==== Excerpted data ====

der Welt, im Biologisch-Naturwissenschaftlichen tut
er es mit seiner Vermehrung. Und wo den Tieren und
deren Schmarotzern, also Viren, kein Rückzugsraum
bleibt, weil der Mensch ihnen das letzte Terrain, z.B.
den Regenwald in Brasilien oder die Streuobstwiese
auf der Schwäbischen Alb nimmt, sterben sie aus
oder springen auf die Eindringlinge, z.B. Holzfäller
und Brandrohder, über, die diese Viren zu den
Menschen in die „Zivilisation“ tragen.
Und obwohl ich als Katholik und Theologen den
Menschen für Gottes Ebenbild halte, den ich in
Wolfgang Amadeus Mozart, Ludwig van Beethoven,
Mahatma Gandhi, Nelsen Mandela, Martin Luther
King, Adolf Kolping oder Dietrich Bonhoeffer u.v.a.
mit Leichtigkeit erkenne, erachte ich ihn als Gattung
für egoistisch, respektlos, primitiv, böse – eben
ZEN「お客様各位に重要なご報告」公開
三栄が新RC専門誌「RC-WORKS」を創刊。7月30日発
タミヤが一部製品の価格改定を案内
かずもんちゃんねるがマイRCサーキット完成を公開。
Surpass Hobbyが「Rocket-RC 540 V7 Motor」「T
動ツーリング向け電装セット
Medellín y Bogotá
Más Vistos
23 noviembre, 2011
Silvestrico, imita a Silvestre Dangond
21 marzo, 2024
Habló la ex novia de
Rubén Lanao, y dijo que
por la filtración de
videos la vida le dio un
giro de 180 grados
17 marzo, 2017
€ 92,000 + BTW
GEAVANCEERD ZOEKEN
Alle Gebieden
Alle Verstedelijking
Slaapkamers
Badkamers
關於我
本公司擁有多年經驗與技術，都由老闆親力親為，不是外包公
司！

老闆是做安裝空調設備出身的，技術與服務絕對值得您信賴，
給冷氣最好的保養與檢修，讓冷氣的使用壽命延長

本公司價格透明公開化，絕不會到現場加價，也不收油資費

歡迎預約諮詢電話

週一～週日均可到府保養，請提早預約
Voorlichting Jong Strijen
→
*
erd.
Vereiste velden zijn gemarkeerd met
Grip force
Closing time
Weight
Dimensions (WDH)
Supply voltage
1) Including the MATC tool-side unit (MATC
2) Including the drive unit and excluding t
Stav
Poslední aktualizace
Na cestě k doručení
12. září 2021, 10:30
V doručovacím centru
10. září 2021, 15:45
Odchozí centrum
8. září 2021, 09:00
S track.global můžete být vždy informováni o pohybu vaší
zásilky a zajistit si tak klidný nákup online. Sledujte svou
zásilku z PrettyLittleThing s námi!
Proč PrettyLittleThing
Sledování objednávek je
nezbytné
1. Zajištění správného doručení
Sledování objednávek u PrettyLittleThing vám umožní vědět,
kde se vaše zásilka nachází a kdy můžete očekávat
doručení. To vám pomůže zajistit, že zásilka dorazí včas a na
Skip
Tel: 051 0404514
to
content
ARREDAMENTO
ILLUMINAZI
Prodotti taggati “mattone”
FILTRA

====

## Activity
The answer is the full set of records above, repeated exactly.

## Output for this exercise
der Welt, im Biologisch-Naturwissenschaftlichen tut
er es mit seiner Vermehrung. Und wo den Tieren und
deren Schmarotzern, also Viren, kein Rückzugsraum
bleibt, weil der Mensch ihnen das letzte Terrain, z.B.
den Regenwald in Brasilien oder die Streuobstwiese
auf der Schwäbischen Alb nimmt, sterben sie aus
oder springen auf die Eindringlinge, z.B. Holzfäller
und Brandrohder, über, die diese Viren zu den
Menschen in die „Zivilisation“ tragen.
Und obwohl ich als Katholik und Theologen den
Menschen für Gottes Ebenbild halte, den ich in
Wolfgang Amadeus Mozart, Ludwig van Beethoven,
Mahatma Gandhi, Nelsen Mandela, Martin Luther
King, Adolf Kolping oder Dietrich Bonhoeffer u.v.a.
mit Leichtigkeit erkenne, erachte ich ihn als Gattung
für egoistisch, respektlos, primitiv, böse – eben
ZEN「お客様各位に重要なご報告」公開
三栄が新RC専門誌「RC-WORKS」を創刊。7月30日発
タミヤが一部製品の価格改定を案内
かずもんちゃんねるがマイRCサーキット完成を公開。
Surpass Hobbyが「Rocket-RC 540 V7 Motor」「T
動ツーリング向け電装セット
Medellín y Bogotá
Más Vistos
23 noviembre, 2011
Silvestrico, imita a Silvestre Dangond
21 marzo, 2024
Habló la ex novia de
Rubén Lanao, y dijo que
por la filtración de
videos la vida le dio un
giro de 180 grados
17 marzo, 2017
€ 92,000 + BTW
GEAVANCEERD ZOEKEN
Alle Gebieden
Alle Verstedelijking
Slaapkamers
Badkamers
關於我
本公司擁有多年經驗與技術，都由老闆親力親為，不是外包公
司！

老闆是做安裝空調設備出身的，技術與服務絕對值得您信賴，
給冷氣最好的保養與檢修，讓冷氣的使用壽命延長

本公司價格透明公開化，絕不會到現場加價，也不收油資費

歡迎預約諮詢電話

週一～週日均可到府保養，請提早預約
Voorlichting Jong Strijen
→
*
erd.
Vereiste velden zijn gemarkeerd met
Grip force
Closing time
Weight
Dimensions (WDH)
Supply voltage
1) Including the MATC tool-side unit (MATC
2) Including the drive unit and excluding t
Stav
Poslední aktualizace
Na cestě k doručení
12. září 2021, 10:30
V doručovacím centru
10. září 2021, 15:45
Odchozí centrum
8. září 2021, 09:00
S track.global můžete být vždy informováni o pohybu vaší
zásilky a zajistit si tak klidný nákup online. Sledujte svou
zásilku z PrettyLittleThing s námi!
Proč PrettyLittleThing
Sledování objednávek je
nezbytné
1. Zajištění správného doručení
Sledování objednávek u PrettyLittleThing vám umožní vědět,
kde se vaše zásilka nachází a kdy můžete očekávat
doručení. To vám pomůže zajistit, že zásilka dorazí včas a na
Skip
Tel: 051 0404514
to
content
ARREDAMENTO
ILLUMINAZI
Prodotti taggati “mattone”
FILTRA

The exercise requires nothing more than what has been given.